Need to Reward Facilitation

I could understand the lack of specific performance evaluation guidelines for working on conflict-laden issues if Extension were new to this kind of education. Actually, Extension agents have long been involved in conflict-laden community problem-solving. In the early part of this century, after Seaman Knapp created the Extension education method (North Carolina Agricultural Extension Service, 1988), agents were not telling farmers in their communities how to get better results. Farmers, like the rest of us, do not like to be told. Rather, successful agents took a problem-solving approach, worked with farmers to set up demonstrations and facilitated processes that pulled community bankers, politicians, and other interest groups together to work things out. Agents did not worry about whether to call that process teaching or learning. They just did it.

If we limit ourselves to being purveyors of "researched" information, what then distinguishes Extension from community colleges, libraries, and the electronic media? We cannot allow ourselves to be forced out of our educational niche by classroom bound campus educators who do not understand community problem-solving education.

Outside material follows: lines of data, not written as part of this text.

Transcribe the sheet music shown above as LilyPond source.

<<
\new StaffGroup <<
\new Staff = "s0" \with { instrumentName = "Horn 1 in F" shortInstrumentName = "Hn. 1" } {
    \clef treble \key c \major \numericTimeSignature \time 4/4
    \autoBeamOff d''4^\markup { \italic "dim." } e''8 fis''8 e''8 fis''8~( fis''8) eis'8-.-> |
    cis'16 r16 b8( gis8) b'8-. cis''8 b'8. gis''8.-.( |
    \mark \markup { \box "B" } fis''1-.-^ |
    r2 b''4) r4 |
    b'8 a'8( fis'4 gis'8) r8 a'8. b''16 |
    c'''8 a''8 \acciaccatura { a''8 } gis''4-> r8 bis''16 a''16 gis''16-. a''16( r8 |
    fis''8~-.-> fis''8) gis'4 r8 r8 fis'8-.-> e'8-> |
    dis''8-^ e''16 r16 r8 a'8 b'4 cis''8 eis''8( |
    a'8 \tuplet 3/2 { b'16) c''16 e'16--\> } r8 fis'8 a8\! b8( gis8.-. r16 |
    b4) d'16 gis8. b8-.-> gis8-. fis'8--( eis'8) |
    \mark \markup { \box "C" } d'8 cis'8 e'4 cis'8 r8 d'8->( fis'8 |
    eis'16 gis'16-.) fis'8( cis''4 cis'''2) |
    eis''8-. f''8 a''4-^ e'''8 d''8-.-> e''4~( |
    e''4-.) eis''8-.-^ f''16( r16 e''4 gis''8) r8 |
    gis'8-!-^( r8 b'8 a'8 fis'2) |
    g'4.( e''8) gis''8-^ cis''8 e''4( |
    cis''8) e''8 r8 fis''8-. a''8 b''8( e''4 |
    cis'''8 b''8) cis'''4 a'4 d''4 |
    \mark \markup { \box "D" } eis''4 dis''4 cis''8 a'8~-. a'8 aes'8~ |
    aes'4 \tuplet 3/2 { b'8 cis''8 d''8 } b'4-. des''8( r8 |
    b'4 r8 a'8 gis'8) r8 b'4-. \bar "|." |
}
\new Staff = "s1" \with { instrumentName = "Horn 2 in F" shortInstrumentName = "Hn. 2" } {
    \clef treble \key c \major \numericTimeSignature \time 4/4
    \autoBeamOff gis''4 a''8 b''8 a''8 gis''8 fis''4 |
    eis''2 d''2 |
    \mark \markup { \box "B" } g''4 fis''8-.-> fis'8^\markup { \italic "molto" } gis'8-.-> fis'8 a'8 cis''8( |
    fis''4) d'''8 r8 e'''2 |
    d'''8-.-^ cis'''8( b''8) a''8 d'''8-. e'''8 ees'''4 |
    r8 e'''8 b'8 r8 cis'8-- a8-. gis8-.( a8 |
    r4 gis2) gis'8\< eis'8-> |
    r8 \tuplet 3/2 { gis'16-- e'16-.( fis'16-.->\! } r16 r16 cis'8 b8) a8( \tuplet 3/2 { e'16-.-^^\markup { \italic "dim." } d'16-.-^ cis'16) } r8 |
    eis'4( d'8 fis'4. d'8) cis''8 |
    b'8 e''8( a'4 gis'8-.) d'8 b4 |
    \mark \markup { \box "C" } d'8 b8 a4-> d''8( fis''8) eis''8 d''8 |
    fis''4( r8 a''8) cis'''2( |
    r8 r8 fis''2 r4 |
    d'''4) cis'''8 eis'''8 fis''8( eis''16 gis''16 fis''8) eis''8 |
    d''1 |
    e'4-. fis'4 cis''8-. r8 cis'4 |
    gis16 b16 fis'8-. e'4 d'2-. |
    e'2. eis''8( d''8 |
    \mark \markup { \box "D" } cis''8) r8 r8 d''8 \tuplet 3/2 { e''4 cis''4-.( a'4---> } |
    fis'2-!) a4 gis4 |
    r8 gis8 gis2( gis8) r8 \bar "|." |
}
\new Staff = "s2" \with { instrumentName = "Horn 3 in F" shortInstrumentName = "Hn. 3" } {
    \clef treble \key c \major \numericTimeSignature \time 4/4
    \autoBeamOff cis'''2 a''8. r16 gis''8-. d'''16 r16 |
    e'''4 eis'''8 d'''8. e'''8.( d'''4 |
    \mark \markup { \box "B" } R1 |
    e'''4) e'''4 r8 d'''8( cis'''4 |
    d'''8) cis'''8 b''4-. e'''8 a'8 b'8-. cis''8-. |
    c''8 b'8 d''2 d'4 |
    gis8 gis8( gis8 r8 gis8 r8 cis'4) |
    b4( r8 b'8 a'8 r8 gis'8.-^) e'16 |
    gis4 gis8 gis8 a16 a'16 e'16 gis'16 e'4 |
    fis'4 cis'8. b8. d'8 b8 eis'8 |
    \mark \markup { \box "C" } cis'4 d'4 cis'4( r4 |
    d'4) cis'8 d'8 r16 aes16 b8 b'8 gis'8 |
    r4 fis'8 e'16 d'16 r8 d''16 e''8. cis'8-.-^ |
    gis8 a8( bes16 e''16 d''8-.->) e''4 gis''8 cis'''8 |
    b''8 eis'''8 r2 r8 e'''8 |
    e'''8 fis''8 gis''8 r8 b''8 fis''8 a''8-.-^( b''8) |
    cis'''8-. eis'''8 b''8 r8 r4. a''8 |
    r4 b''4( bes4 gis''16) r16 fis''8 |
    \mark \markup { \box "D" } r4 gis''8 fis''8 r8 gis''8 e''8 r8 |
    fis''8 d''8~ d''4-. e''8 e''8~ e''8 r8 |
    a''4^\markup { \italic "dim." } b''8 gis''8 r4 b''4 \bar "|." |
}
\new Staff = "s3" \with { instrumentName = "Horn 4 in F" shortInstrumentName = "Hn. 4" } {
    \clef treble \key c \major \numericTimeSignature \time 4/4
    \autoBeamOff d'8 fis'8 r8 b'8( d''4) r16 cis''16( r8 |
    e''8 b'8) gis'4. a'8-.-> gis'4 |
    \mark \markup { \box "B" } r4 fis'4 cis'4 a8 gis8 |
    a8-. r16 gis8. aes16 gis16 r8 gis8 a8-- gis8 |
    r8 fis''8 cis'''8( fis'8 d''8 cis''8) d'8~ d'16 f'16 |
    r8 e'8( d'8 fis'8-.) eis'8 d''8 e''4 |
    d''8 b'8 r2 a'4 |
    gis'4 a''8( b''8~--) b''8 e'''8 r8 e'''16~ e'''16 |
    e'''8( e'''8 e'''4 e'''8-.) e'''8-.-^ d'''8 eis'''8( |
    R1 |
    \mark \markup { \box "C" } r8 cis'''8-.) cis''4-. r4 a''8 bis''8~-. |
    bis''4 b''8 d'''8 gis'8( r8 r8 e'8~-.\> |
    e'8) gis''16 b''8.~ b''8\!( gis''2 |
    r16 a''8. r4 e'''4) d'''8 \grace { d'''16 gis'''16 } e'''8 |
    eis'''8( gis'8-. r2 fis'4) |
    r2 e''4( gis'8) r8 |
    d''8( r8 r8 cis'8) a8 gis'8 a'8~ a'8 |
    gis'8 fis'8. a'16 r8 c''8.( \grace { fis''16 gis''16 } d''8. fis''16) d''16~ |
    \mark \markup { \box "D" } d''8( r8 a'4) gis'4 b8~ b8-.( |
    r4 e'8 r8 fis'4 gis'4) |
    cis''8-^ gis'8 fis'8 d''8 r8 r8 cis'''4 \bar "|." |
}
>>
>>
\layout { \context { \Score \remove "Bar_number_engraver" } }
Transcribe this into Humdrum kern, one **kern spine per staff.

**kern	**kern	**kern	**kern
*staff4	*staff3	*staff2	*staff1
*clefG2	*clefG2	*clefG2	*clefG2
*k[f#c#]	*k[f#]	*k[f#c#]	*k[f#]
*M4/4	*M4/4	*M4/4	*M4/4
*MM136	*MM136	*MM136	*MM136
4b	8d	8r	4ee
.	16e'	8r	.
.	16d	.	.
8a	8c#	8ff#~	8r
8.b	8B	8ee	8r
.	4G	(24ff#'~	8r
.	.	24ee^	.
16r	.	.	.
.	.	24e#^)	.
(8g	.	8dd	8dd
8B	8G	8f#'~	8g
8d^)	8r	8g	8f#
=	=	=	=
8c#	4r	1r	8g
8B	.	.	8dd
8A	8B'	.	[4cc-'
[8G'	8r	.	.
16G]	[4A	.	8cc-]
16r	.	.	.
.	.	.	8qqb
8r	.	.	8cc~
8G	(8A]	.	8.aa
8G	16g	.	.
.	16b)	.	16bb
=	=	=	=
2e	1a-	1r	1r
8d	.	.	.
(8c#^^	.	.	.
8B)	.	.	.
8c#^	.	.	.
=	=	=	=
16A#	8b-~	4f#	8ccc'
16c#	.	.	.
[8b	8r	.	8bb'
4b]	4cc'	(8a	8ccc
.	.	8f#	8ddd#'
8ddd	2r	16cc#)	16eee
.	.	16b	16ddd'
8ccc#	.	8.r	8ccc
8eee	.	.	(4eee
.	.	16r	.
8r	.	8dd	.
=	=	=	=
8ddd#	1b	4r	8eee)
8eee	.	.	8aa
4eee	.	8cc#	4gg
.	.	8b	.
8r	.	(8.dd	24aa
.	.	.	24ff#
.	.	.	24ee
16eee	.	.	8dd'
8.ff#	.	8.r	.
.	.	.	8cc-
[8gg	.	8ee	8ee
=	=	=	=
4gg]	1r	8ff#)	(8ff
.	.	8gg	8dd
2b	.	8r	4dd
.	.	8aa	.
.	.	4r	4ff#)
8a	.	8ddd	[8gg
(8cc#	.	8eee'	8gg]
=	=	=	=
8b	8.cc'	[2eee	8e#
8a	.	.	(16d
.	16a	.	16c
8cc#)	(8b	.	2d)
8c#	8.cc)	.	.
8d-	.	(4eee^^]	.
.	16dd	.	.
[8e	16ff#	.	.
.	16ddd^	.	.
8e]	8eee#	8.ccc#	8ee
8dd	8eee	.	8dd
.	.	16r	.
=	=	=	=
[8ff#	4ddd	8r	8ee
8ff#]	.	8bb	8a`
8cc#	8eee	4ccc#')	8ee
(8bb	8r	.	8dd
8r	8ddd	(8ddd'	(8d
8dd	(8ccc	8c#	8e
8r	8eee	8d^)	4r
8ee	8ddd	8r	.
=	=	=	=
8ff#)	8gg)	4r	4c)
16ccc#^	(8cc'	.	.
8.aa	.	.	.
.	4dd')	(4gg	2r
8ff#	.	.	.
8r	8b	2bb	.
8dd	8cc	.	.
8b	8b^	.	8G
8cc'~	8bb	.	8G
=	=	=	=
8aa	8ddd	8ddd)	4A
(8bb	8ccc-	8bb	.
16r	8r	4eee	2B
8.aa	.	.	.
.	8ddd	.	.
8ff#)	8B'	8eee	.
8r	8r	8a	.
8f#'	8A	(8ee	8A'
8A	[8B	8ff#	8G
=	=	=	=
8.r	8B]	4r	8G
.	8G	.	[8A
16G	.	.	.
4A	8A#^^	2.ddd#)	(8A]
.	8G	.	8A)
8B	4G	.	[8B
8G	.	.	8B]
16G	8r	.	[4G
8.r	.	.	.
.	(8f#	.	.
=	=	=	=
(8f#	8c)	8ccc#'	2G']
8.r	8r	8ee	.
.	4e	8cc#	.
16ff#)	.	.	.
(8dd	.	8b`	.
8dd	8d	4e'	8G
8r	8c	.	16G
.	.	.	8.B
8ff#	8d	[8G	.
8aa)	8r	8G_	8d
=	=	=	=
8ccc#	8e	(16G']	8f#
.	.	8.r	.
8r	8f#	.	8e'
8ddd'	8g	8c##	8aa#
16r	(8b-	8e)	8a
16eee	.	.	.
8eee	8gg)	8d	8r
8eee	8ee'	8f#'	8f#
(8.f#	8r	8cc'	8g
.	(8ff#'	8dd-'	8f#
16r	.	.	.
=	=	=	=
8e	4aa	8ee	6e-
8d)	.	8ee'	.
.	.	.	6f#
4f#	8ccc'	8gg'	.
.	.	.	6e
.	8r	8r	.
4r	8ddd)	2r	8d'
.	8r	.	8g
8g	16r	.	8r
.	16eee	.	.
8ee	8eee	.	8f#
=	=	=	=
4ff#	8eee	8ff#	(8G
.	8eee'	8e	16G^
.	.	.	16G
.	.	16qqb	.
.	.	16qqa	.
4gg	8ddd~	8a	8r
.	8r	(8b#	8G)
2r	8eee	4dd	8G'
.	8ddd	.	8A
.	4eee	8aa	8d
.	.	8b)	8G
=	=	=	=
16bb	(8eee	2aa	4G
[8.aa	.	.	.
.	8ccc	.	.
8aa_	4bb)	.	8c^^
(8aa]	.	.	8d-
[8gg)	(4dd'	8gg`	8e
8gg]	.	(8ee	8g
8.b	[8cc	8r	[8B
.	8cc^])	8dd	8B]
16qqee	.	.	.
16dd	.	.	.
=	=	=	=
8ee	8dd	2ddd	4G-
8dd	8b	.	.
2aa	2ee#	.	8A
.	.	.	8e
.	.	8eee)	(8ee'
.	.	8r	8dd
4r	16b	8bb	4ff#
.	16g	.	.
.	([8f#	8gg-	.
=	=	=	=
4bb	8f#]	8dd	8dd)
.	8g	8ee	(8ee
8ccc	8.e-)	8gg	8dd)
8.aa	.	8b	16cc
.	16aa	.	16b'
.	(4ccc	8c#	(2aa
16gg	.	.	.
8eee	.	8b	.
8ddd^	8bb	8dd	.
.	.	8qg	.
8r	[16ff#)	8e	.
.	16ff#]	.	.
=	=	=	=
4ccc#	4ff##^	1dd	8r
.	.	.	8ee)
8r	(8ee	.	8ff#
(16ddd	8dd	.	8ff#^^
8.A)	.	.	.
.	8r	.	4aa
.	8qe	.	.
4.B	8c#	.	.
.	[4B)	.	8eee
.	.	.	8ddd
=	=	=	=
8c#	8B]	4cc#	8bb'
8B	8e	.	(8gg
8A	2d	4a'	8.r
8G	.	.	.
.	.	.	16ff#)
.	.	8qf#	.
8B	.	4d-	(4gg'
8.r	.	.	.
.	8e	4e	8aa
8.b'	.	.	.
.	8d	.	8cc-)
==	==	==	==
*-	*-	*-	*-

Why do we continue to insist on smashing the round peg of Extension's educational method into the square peg of the university classroom teaching model? Perhaps it is because the university's performance evaluation guidelines do not address the right paradigm or that the professors and administrators who judge promotion dossiers do not understand when facilitation is education. Extension education must attend to the learning rather than the teaching paradigm and we must make sure that evaluators understand the difference between chairing a meeting and facilitating a community educational process involving conflict -laden issues. Better yet, land grant universities should establish clear guidelines that encourage and reward more than the research and teaching paradigm. The guidelines should not be established just for Extension faculty. When all faculty experience the value of helping groups with conflicting interests come together for mutual learning and problem solving then all will appreciate and honor the learner-centered paradigm inherent in Extension's work.

References

North Carolina Agricultural Extension Service (1988). Working with our publics, module 1: Understanding cooperative extension. Raleigh: North Carolina State University, North Carolina Agricultural Extension Service.

Schmuck, R. A., & Runkel, P. J. (1985). The handbook of organization development in schools. Palo Alto, CA: Mayfield.

Weisbord, M. R. (1992). Discovering common ground. San Francisco: Barrett-Koehler.